What is being asked: In the data that follows, find the line with "left hip: (874, 1036, 1)"; transcribe it, every later line up to the one with "left hip: (1585, 954, 2)", and that line as well, exactly and with no others.

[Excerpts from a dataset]
+ + +

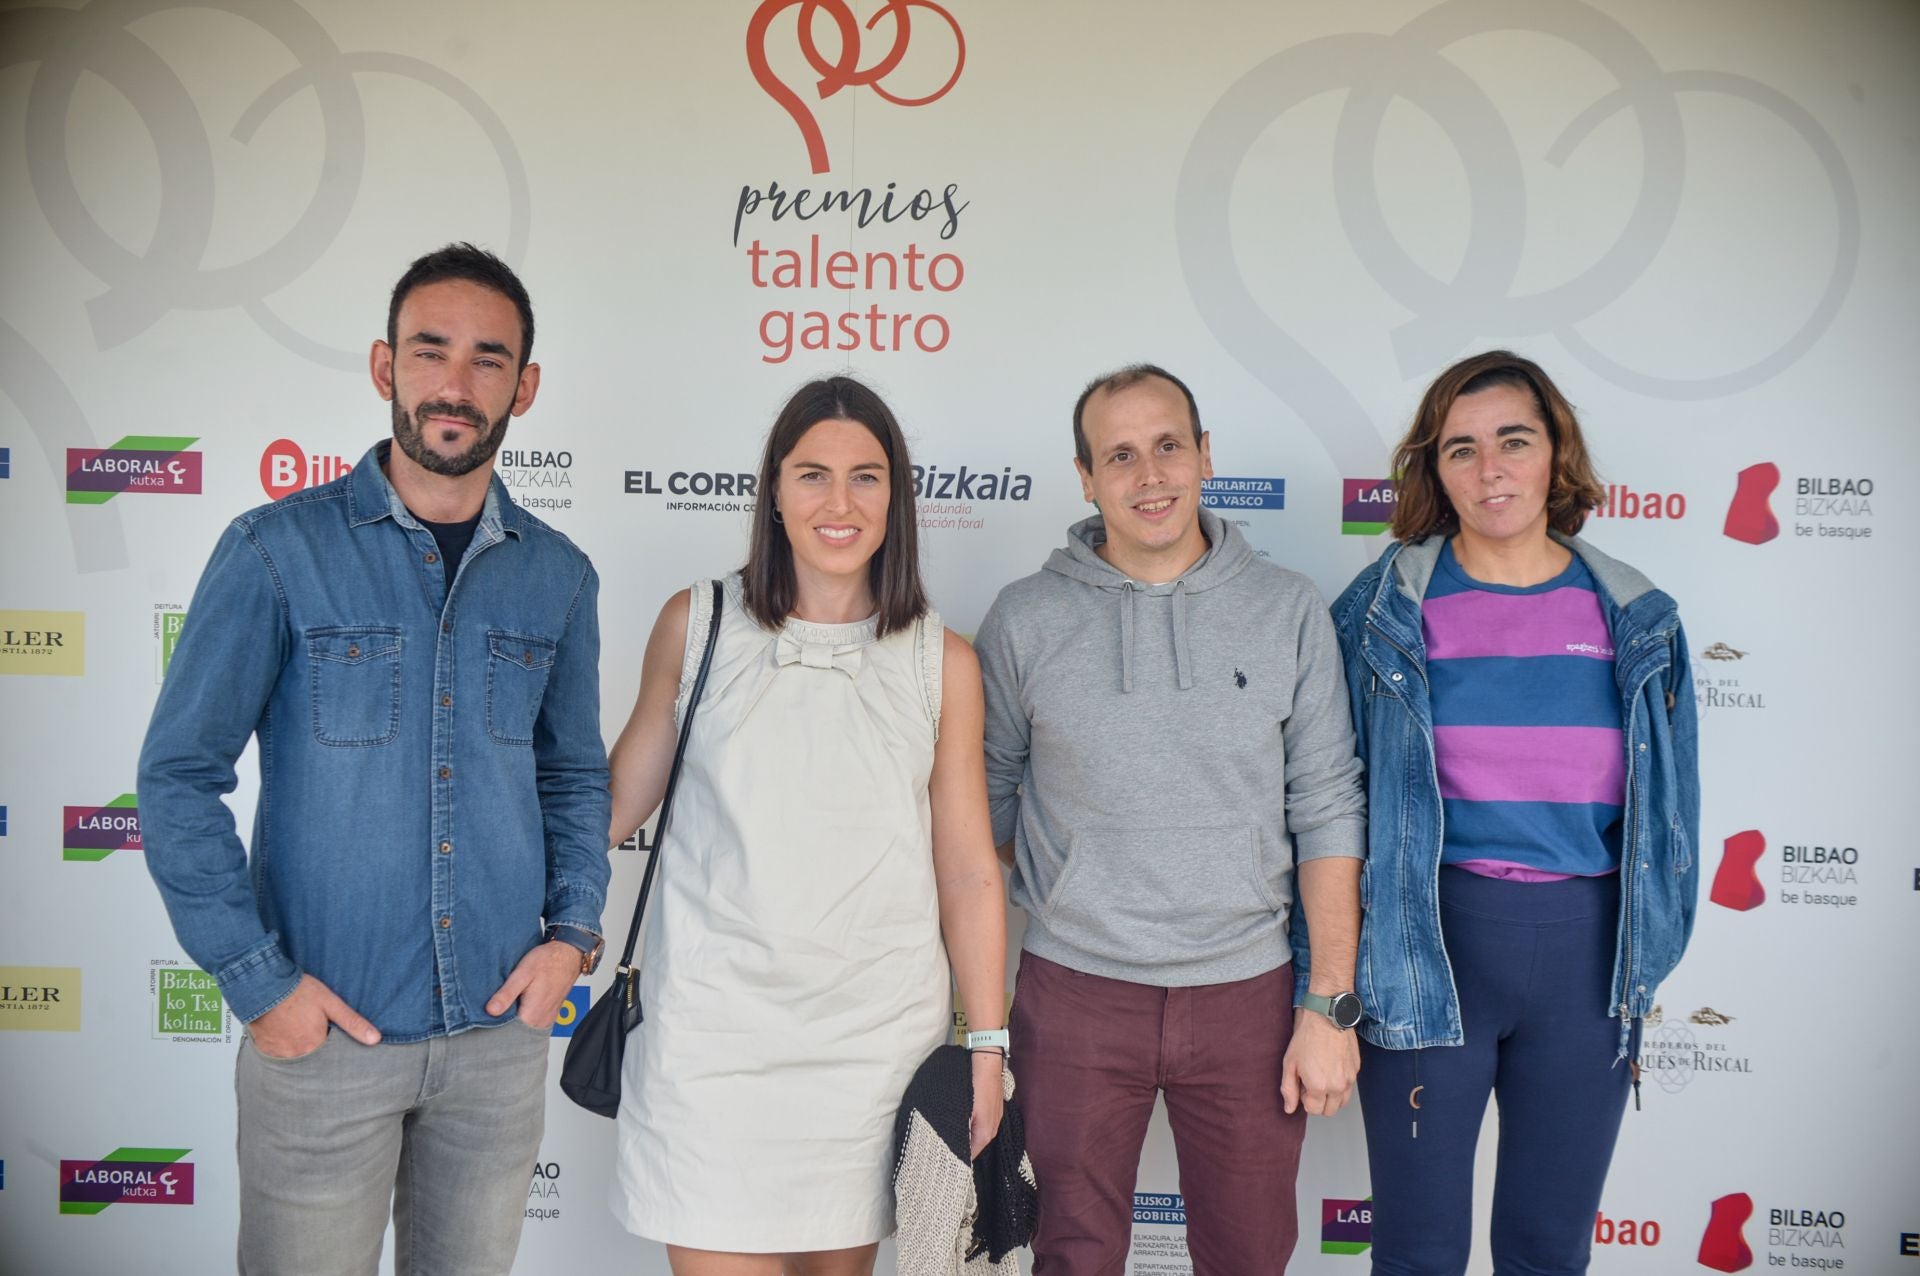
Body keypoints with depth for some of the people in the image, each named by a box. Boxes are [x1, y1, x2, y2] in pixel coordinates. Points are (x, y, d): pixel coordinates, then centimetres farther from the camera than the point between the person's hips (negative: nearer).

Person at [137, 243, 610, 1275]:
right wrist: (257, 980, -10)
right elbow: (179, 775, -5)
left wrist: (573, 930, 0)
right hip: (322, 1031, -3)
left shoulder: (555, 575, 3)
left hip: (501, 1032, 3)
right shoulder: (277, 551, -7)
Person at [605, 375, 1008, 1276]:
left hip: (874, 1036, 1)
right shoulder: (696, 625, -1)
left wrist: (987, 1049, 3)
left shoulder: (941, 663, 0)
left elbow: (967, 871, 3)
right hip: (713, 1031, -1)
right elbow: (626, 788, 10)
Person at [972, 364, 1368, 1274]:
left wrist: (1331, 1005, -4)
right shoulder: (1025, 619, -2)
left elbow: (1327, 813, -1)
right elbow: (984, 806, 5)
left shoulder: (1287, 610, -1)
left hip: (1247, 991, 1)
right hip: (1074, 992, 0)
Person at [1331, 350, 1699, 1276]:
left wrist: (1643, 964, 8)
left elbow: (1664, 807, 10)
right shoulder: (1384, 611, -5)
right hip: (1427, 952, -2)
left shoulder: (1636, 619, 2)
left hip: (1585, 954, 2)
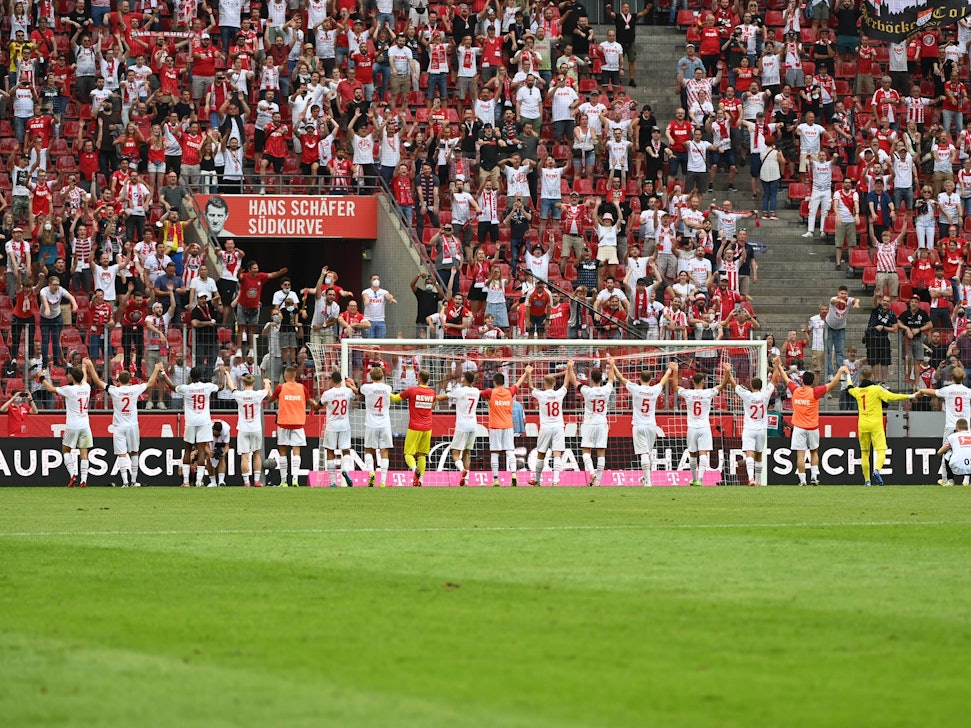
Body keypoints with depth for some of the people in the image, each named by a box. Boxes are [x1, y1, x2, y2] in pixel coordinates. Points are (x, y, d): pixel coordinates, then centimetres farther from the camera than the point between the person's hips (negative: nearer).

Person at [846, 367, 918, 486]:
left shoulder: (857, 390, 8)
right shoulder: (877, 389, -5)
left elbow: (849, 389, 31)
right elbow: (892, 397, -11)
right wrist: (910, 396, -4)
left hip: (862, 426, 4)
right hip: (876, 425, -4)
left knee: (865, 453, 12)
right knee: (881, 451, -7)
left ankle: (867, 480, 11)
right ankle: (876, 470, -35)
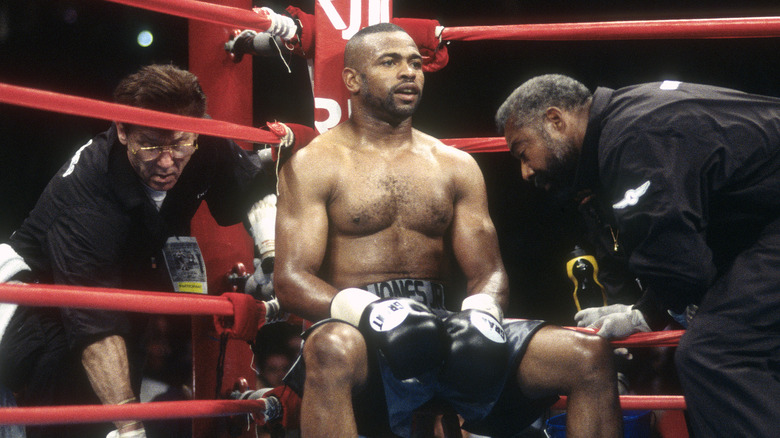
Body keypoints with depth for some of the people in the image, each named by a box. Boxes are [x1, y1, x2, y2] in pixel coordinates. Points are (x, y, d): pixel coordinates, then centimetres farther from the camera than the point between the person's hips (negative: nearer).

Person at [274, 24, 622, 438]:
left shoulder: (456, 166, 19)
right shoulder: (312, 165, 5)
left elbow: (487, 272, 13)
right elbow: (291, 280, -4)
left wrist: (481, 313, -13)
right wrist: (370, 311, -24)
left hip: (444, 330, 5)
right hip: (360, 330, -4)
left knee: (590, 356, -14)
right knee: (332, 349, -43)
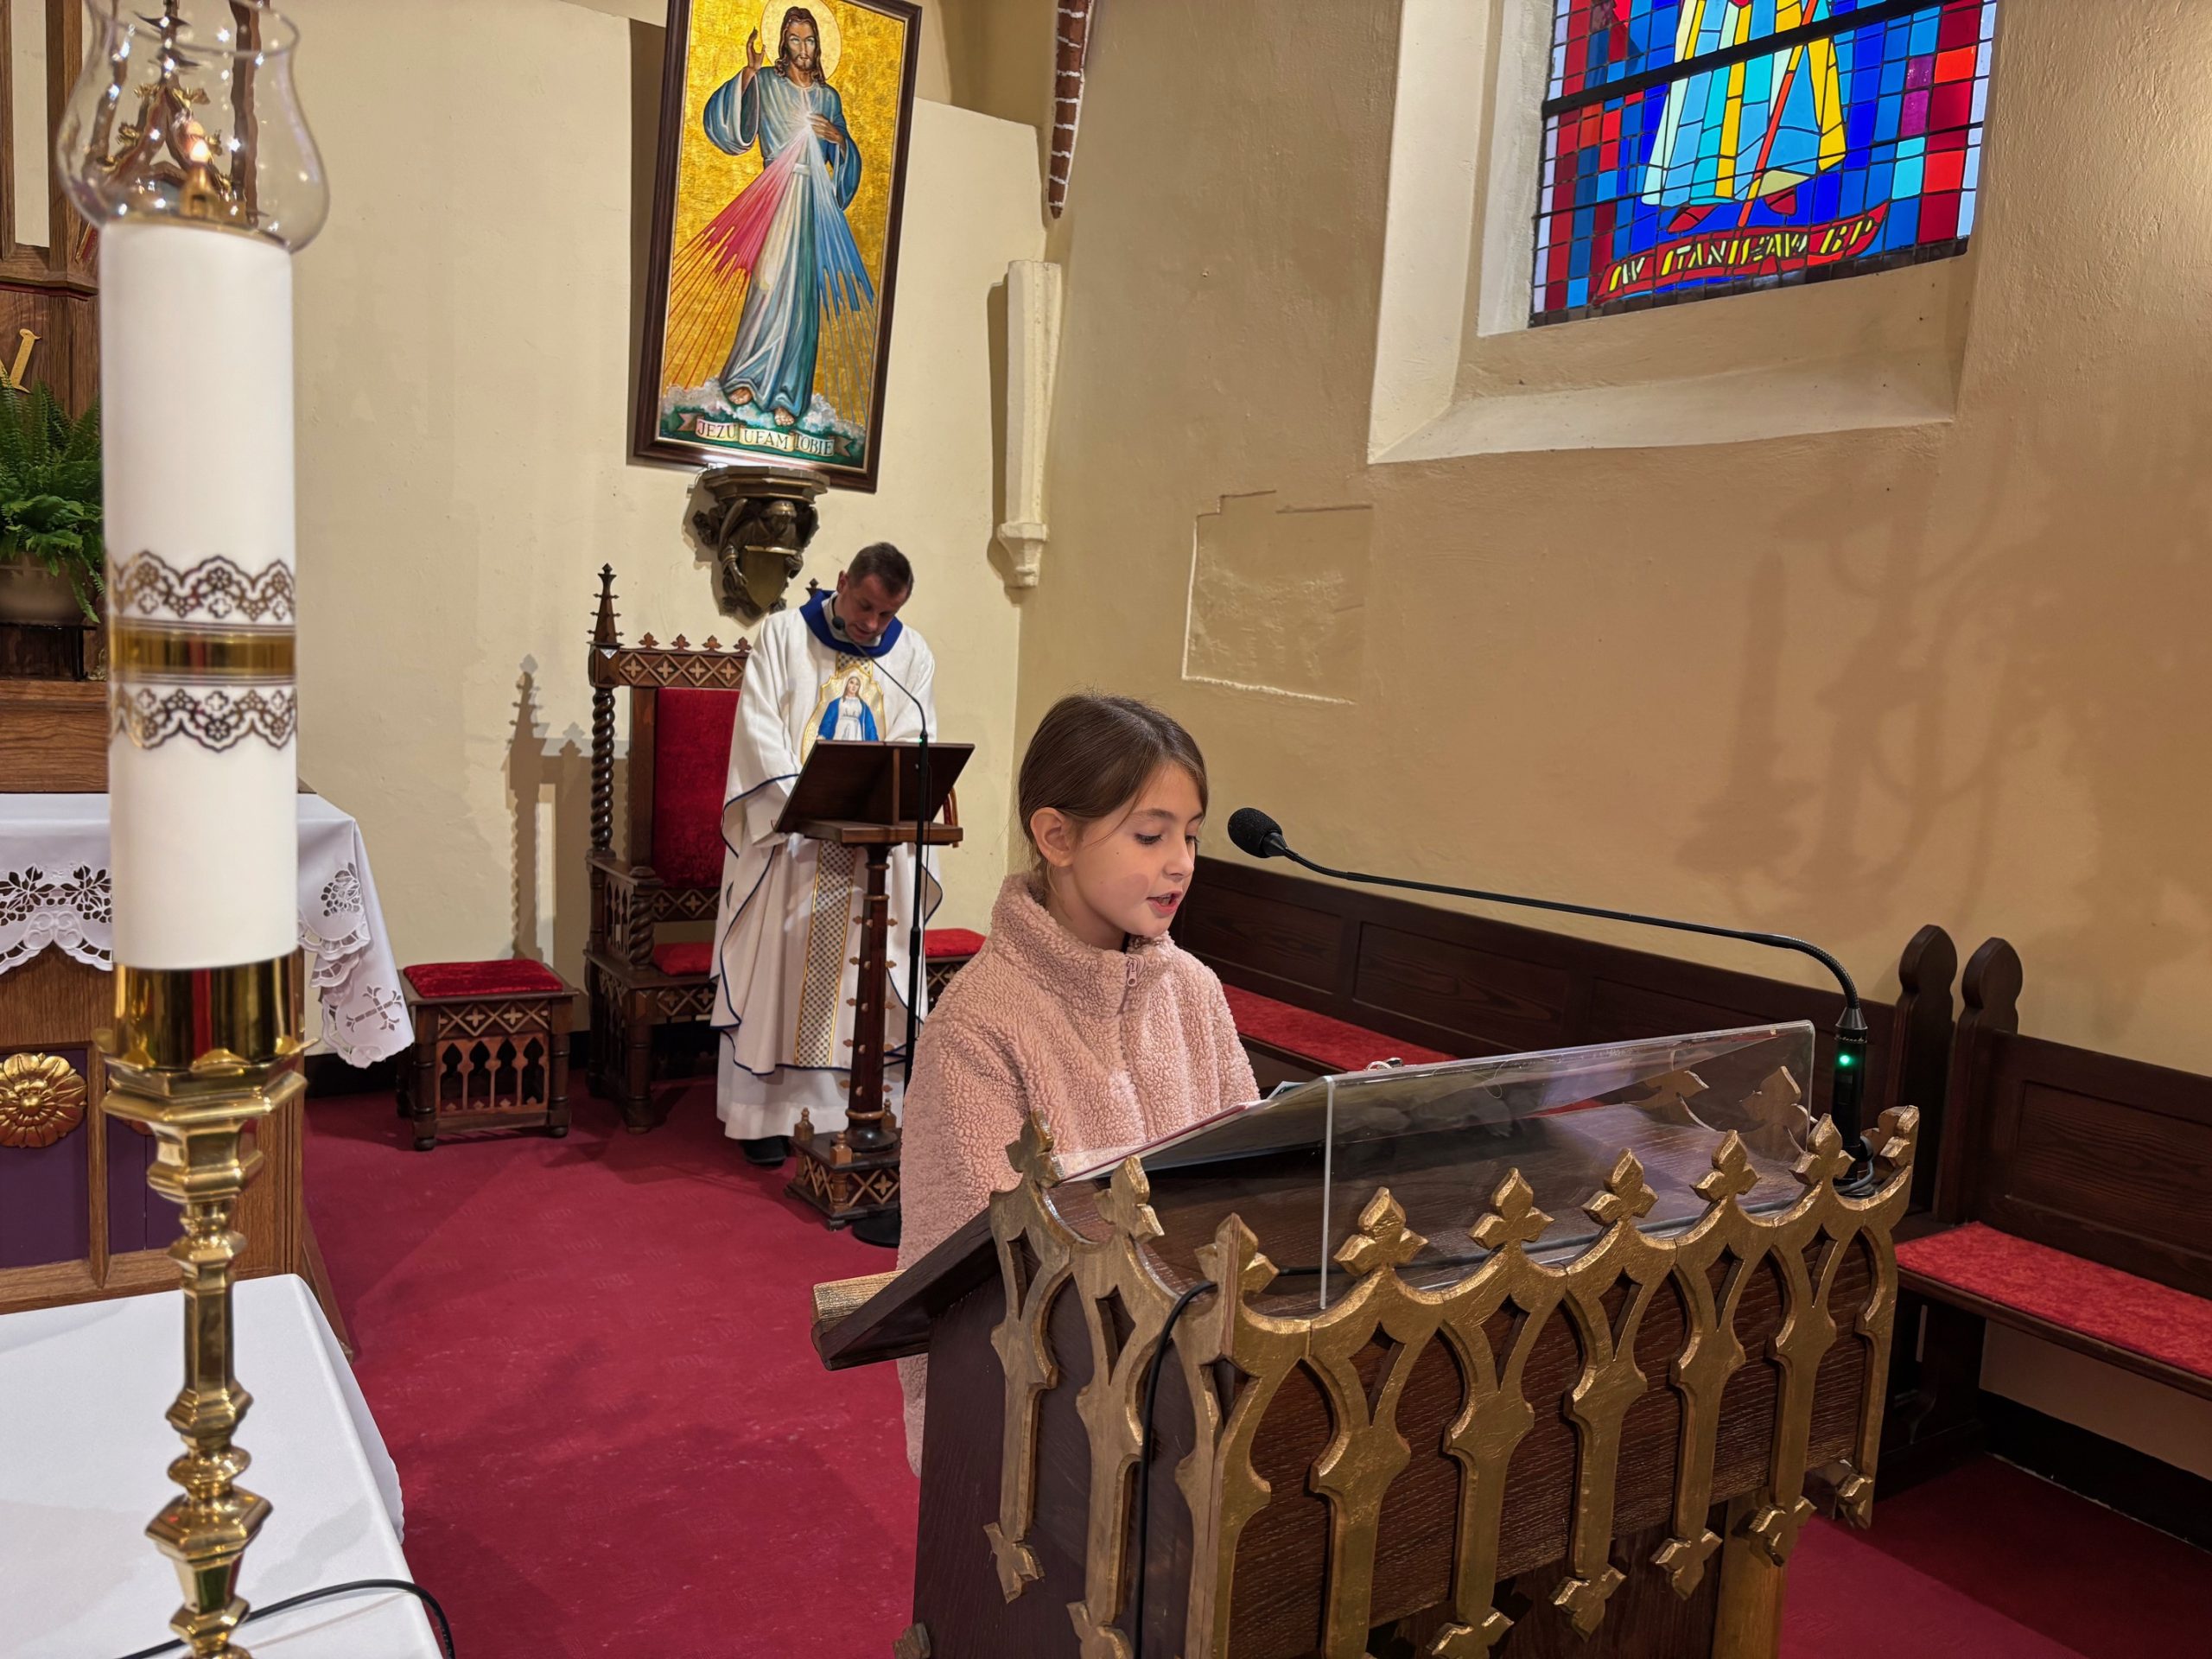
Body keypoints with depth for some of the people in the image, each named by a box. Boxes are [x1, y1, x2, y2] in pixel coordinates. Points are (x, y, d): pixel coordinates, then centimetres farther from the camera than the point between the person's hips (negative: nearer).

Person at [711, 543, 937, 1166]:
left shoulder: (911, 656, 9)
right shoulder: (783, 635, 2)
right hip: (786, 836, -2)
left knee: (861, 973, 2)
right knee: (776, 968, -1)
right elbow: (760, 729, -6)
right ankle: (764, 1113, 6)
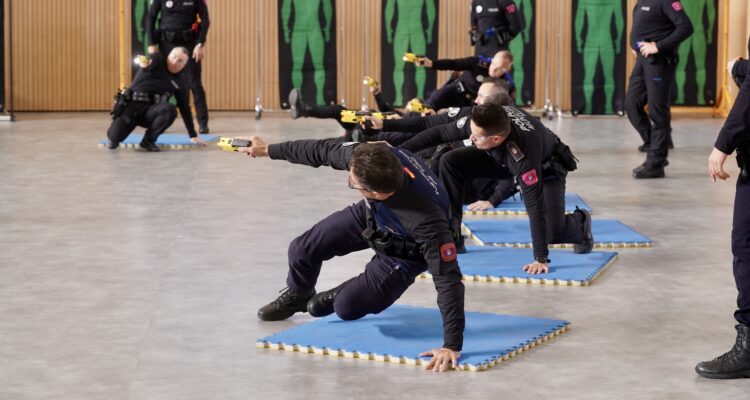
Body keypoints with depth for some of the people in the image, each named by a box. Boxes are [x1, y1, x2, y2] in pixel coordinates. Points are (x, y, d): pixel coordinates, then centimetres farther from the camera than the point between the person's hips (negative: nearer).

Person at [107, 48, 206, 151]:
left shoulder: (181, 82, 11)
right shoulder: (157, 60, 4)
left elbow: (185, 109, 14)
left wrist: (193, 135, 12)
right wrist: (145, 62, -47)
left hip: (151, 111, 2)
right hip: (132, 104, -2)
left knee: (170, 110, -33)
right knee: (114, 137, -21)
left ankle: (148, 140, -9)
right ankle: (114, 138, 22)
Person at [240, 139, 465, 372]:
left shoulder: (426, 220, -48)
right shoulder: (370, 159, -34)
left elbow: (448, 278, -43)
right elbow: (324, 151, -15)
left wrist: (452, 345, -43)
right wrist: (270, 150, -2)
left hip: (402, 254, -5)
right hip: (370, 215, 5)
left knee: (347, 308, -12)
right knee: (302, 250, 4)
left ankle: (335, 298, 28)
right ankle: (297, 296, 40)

+ + +

Output below:
left hip: (874, 1036, 1)
right shoulder: (696, 625, -1)
left wrist: (987, 1049, 3)
left shoulder: (941, 663, 0)
left elbow: (967, 871, 3)
right hip: (713, 1031, -1)
right elbow: (626, 788, 10)
Person at [972, 364, 1368, 1274]:
left wrist: (1331, 1005, -4)
right shoulder: (1025, 619, -2)
left elbow: (1327, 813, -1)
right elbow: (984, 806, 5)
left shoulder: (1287, 610, -1)
left hip: (1247, 991, 1)
right hip: (1074, 992, 0)
Person at [1331, 350, 1699, 1276]:
left wrist: (1643, 964, 8)
left elbow: (1664, 807, 10)
right shoulder: (1384, 611, -5)
right hip: (1427, 952, -2)
left shoulder: (1636, 619, 2)
left hip: (1585, 954, 2)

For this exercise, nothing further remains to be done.